### Document extract
It suggests that the post-World War II Pax Americana, known to us as the Atlantic Alliance, is entering twilight. It suggests that Europe has grown tired of us.
After the fall of the Soviet Union, when Aleksandr Solzhenitsyn returned to Russia in 1994, I made the claim that Russia would seek its old Russian soul again and find it. And soon after, Europe would move from the American tempo and influence and do the same. If one image can explain, it might be the perfect metaphor the Soviet Union’s last leader, Mikhail Gorbachev, offered when the abstraction of world communism came crashing to earth around Russia. They all had pictures of Vladimir Lenin on the wall, he said, but underneath, was a picture of the holiest icon of the Russian Orthodox Church, the Black Madonna of Kazan.
The past does not go away. It lives underneath as if in sleep. And so it begins to reemerge now in the rest of Europe today.
As the Islamic State in Iraq and Syria (ISIS) today destroys Nimrud, we likewise attempt to destroy our pasts. It has been the curse of the passing century; the rise of the “new man” philosophies shaking the world in Russia, China and America as well. But beneath the multiple abstractions lies the singular life force of Earth Mother, Notre Dame, the Black Madonna. She comes again today with a war cry as Khalese, she of the Great Grass Sea in “Game of Thrones”: “I will take which is mine with fire and blood.” Her intention is to return us to ourselves; the self we, like Russia, long left behind.

### Request 1
Repeat the lines of the listing below, starting with the line containing "collection date as" and going on through the last line of the listing.

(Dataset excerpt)
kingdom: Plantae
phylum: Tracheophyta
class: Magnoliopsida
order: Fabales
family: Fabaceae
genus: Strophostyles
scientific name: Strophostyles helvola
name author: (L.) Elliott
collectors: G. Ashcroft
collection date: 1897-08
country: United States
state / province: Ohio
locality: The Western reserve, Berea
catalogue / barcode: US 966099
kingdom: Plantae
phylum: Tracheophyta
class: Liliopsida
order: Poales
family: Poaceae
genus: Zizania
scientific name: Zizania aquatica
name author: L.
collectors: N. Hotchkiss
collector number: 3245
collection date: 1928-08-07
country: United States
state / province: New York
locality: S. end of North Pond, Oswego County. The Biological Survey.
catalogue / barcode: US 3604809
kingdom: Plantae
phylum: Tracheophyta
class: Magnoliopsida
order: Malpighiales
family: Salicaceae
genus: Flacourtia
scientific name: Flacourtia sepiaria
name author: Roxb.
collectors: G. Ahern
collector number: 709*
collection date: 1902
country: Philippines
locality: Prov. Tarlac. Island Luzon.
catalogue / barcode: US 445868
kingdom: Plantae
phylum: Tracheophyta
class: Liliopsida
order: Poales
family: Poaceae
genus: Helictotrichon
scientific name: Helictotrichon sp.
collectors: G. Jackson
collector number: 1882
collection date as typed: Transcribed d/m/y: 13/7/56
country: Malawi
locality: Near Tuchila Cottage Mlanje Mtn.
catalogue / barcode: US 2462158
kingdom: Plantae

### Request 2
Carry on the essay on Europe's drift from the Atlantic Alliance from the point where it stops.

### Final result 1
collection date as typed: Transcribed d/m/y: 13/7/56
country: Malawi
locality: Near Tuchila Cottage Mlanje Mtn.
catalogue / barcode: US 2462158
kingdom: Plantae

### Final result 2
But America’s situation is different. To what do we return? We have just barely got here to this continent. We are unique in the world in that. We are like the Masked Man gunned down, left for dead, and retrieved to life again in the desert by a passing Indian shaman, but born again with no memory of his past: “Who is the Masked Man?” we were asked every week in the first days of TV. We are the Masked Man, our ancient memory irretrievable, our identity and fate yet unknown, even to ourselves.
Possibly we will all be born again in Texas like the Lone Ranger and our true American journey has not yet begun. Our two first centuries, clustered on the Atlantic Coast, have been preoccupations with Europe that brought us to two world wars. But if there is one true thing we learn here even after just three generations this side of the waters, it is that we are no longer Europeans. Ask any Texan.
And it is our responsibility, our existential need, still to go forward and go alone to find who we are in the desert to which we are destined to be born again.
For us, there is nothing under Gorbachev’s picture. Not yet. For us there is no turning back.
Quigley is a prize-winning writer who has worked more than 35 years as a book and magazine editor, political commentator and reviewer. For 20 years he has been an amateur farmer, raising Tunis sheep and organic vegetables. He lives in New Hampshire with his wife and four children. Contact him at quigley1985@gmail.com.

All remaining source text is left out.